### What you are asked to do
Every entry that follows should be written out again exactly.
**** Dataset records ****
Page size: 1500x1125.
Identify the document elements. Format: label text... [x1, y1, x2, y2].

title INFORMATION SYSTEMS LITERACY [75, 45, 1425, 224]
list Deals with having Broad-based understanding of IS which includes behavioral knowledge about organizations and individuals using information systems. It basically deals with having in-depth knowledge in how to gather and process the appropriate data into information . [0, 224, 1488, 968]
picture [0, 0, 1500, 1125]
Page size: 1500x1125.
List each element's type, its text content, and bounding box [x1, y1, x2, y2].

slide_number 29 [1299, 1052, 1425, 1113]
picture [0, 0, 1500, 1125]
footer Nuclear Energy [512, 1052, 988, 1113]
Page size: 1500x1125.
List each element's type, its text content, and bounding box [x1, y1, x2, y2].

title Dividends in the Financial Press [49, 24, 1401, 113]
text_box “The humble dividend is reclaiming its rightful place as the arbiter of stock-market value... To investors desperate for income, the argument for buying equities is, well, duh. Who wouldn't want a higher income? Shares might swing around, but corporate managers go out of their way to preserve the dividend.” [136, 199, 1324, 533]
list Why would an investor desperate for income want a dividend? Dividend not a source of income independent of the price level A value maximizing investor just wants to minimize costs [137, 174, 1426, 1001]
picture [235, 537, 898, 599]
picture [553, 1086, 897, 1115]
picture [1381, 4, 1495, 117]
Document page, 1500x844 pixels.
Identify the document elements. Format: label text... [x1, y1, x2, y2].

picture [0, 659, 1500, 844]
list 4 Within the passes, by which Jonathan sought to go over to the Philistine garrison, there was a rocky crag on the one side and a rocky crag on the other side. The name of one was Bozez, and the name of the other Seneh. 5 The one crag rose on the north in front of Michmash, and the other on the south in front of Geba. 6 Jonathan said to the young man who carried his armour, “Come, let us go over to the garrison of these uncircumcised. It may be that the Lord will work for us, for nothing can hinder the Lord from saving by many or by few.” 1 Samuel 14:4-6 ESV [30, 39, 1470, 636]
****
### Exercise response
Page size: 1500x1125.
Identify the document elements. Format: label text... [x1, y1, x2, y2].

title INFORMATION SYSTEMS LITERACY [75, 45, 1425, 224]
list Deals with having Broad-based understanding of IS which includes behavioral knowledge about organizations and individuals using information systems. It basically deals with having in-depth knowledge in how to gather and process the appropriate data into information . [0, 224, 1488, 968]
picture [0, 0, 1500, 1125]
Page size: 1500x1125.
List each element's type, its text content, and bounding box [x1, y1, x2, y2].

slide_number 29 [1299, 1052, 1425, 1113]
picture [0, 0, 1500, 1125]
footer Nuclear Energy [512, 1052, 988, 1113]
Page size: 1500x1125.
List each element's type, its text content, and bounding box [x1, y1, x2, y2].

title Dividends in the Financial Press [49, 24, 1401, 113]
text_box “The humble dividend is reclaiming its rightful place as the arbiter of stock-market value... To investors desperate for income, the argument for buying equities is, well, duh. Who wouldn't want a higher income? Shares might swing around, but corporate managers go out of their way to preserve the dividend.” [136, 199, 1324, 533]
list Why would an investor desperate for income want a dividend? Dividend not a source of income independent of the price level A value maximizing investor just wants to minimize costs [137, 174, 1426, 1001]
picture [235, 537, 898, 599]
picture [553, 1086, 897, 1115]
picture [1381, 4, 1495, 117]
Document page, 1500x844 pixels.
Identify the document elements. Format: label text... [x1, y1, x2, y2].

picture [0, 659, 1500, 844]
list 4 Within the passes, by which Jonathan sought to go over to the Philistine garrison, there was a rocky crag on the one side and a rocky crag on the other side. The name of one was Bozez, and the name of the other Seneh. 5 The one crag rose on the north in front of Michmash, and the other on the south in front of Geba. 6 Jonathan said to the young man who carried his armour, “Come, let us go over to the garrison of these uncircumcised. It may be that the Lord will work for us, for nothing can hinder the Lord from saving by many or by few.” 1 Samuel 14:4-6 ESV [30, 39, 1470, 636]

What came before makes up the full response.